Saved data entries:
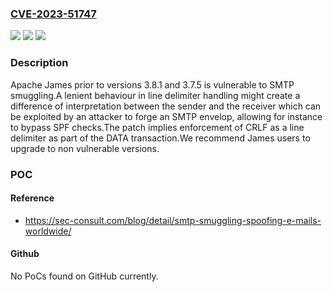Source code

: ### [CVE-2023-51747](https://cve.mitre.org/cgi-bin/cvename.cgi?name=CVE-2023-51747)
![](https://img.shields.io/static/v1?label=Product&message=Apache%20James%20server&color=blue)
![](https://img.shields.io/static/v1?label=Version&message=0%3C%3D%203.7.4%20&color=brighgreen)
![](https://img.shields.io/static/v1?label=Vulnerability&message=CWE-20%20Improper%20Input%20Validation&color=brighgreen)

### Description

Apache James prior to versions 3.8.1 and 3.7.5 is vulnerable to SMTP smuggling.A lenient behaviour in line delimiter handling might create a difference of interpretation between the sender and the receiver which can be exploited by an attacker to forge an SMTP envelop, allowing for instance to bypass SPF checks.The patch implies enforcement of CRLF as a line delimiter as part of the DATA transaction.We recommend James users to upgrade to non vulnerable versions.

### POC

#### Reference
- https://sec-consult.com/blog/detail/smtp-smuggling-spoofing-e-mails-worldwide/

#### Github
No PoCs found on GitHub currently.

#### What the task requires
Every line in the records above that contains the word "shields" is to be copied out.

#### Answer box
![](https://img.shields.io/static/v1?label=Product&message=Apache%20James%20server&color=blue)
![](https://img.shields.io/static/v1?label=Version&message=0%3C%3D%203.7.4%20&color=brighgreen)
![](https://img.shields.io/static/v1?label=Vulnerability&message=CWE-20%20Improper%20Input%20Validation&color=brighgreen)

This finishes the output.